Il fatto che siano piccoli, comunque, non implica che siano forieri di minori criticità rispetto alle grandi centrali: volendo sostituire una quota significativa del fabbisogno energetico nazionale, sarebbero necessari parecchi SMR diffusi sul territorio, con un controllo molto più complicato rispetto a quello di un’unica centrale, senza contare gli ostacoli per ottenere le autorizzazioni necessarie all’installazione da parte delle varie comunità locali coinvolte.

Rimane, poi, il sempiterno problema della gestione delle scorie radioattive. Nella relazione annuale trasmessa a fine agosto a governo e parlamento, l’Ispettorato Nazionale per la Sicurezza Nucleare sottolinea come permanga ancora incertezza circa i tempi di realizzazione del Deposito Nazionale dei Rifiuti Radioattivi e, conseguentemente, su quanto tempo e quali investimenti (a carico della collettività) continueranno a essere necessari per gli interventi di adeguamento e per la realizzazione di nuovi depositi temporanei. Su questo aspetto Pichetto Fratin, intervistato da Repubblica, fa un paragone che mette i brividi: “Nessuno vuole le scorie vicino casa, ma poi quando si porta un familiare in ospedale a fare una PET non ci si pone il problema di come verranno gestiti i rifiuti radioattivi generati da quell’esame clinico”. Come se i tempi di decadimento e le quantità di rifiuti radioattivi prodotti dalle PET non fossero assolutamente irrisori se confrontati con quelli provenienti dalle centrali nucleari.

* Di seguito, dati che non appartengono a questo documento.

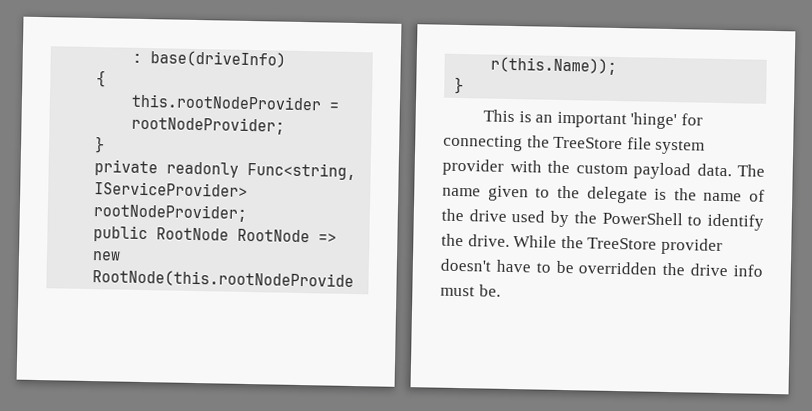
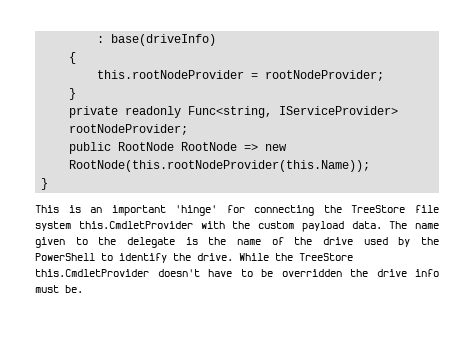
[442,158,504,176] provider -> [78,221,193,229] this.CmdletProvider
[660,237,723,256] provider -> [35,269,149,277] this.CmdletProvider

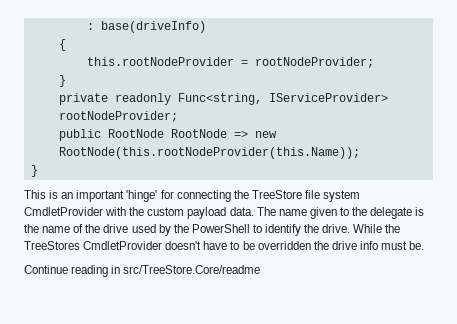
[78,221,193,229] this.CmdletProvider -> [24,207,103,216] CmdletProvider
[299,253,353,261] [35,269,149,277] TreeStore this.CmdletProvider -> [24,241,163,250] TreeStores CmdletProvider
(83, 289) none -> [24,265,261,277] // Continue reading in src/TreeStore.Core/readme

Le soluzioni per sostenere la transizione energetica del Paese già le abbiamo, ed è su queste che occorre investire: e il dibattito sul nucleare, peraltro, sembra proprio servire a ritardarle, procrastinando sine die l'abbandono delle fossili. Quella che senza il nucleare le rinnovabili non ce la facciano è una visione inaccurata, poiché non tiene conto di alcuni aspetti importanti: che si stanno sviluppando sistemi di accumulo dell’energia a lungo termine in modo da poter sopperire alla non programmabilità delle fonti rinnovabili e, soprattutto, che già oggi si può puntare ad un nuovo paradigma di produzione e trasmissione dell’energia elettrica, estremamente flessibile e distribuito sul territorio, grazie alle smart grid – reti elettriche digitalizzate che utilizzano la tecnologia per monitorare e regolare, in modo dinamico ed in tempo reale, il trasporto dell’elettricità proveniente da tanti sistemi di generazione green decentralizzati (anche di piccola taglia) consentendo di gestire capillarmente surplus e deficit energetici.

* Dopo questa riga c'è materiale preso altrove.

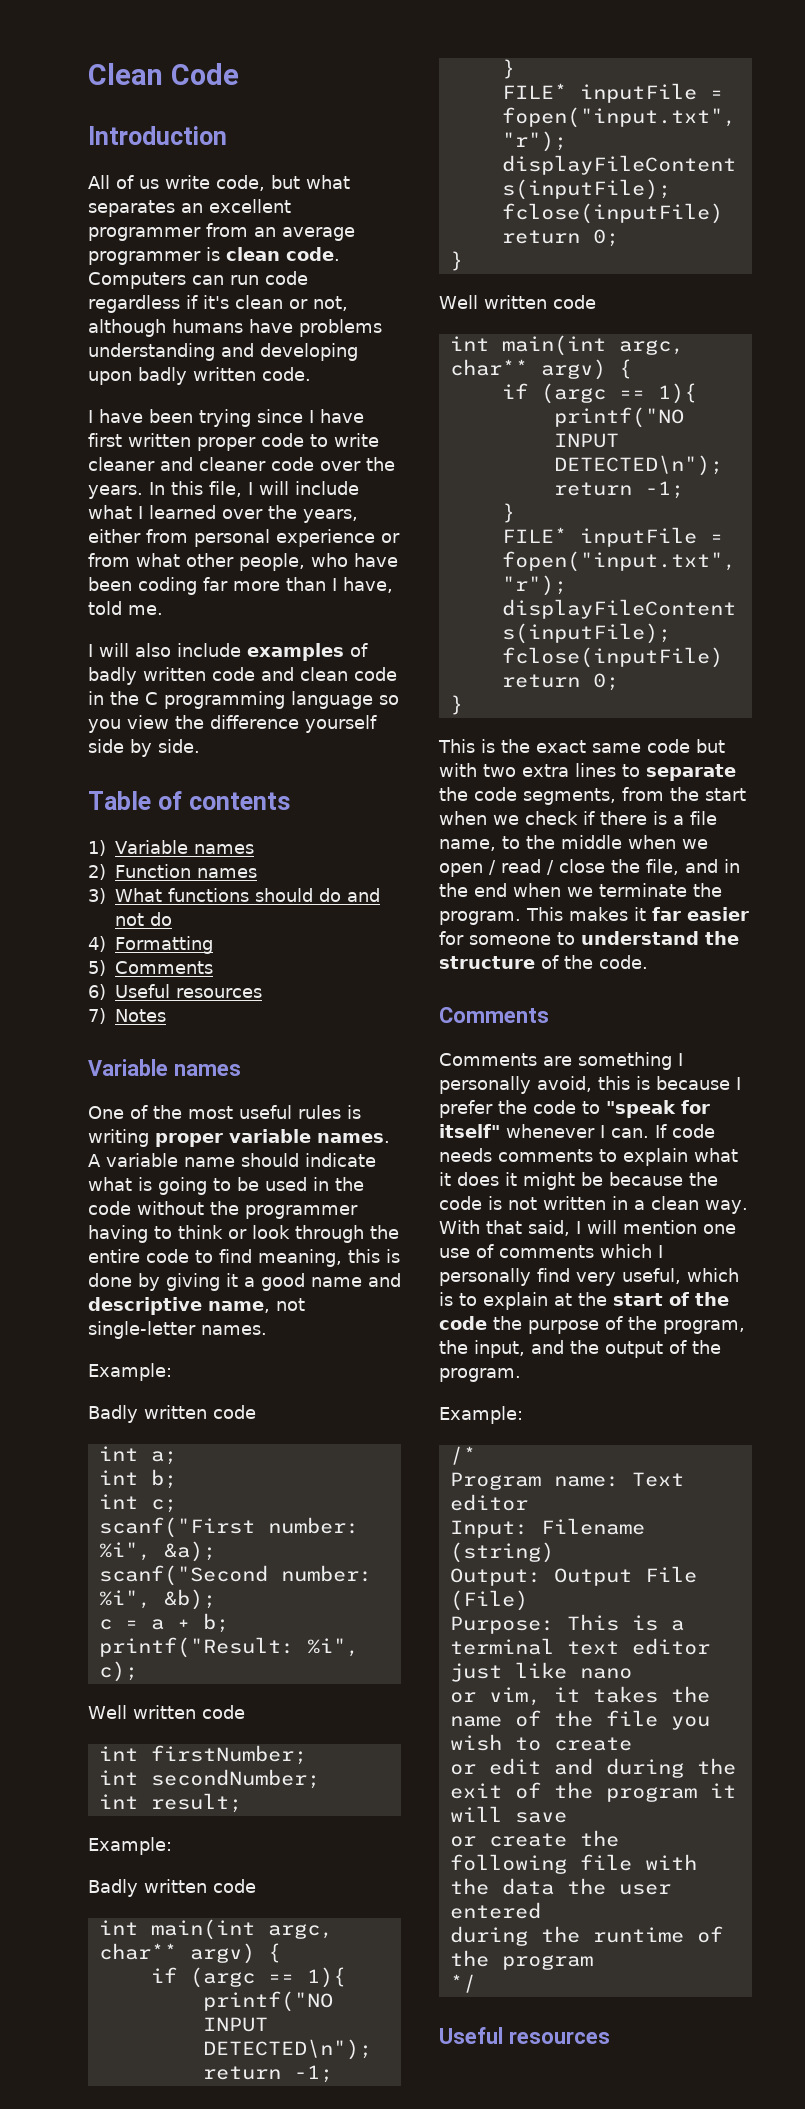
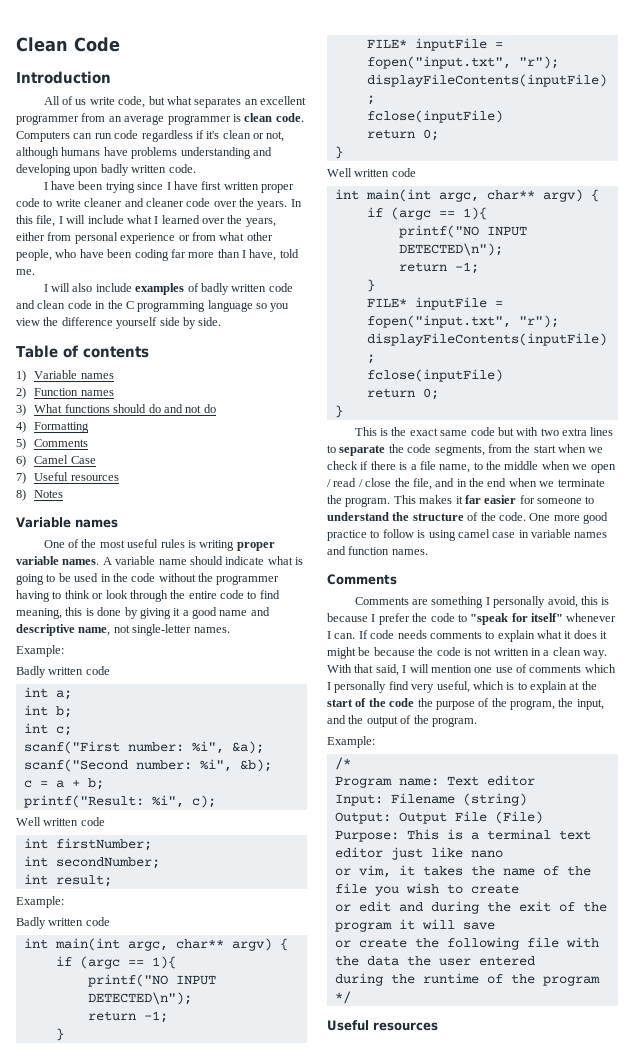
(106, 992) none -> [34,455,96,464] [16,472,26,484] Camel Case // 7)
[88,1008,106,1024] 7) -> [16,489,26,501] 8)
(648, 962) none -> [529,512,608,524] [327,529,608,541] [327,546,428,555] One more good practice to follow is using camel case in variable names and function names.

Siamo nel pieno di una crisi climatica e siamo molto vicini al punto di non ritorno, benché i nostri governanti negazionisti continuino a dire a reti unificate che non è vero. Occorre proteggere il clima ora, non fra 20 o 30 anni. Occorre dedicare tempo e risorse alle tecnologie già disponibili, non aspettare quelle che potrebbero arrivare in futuro.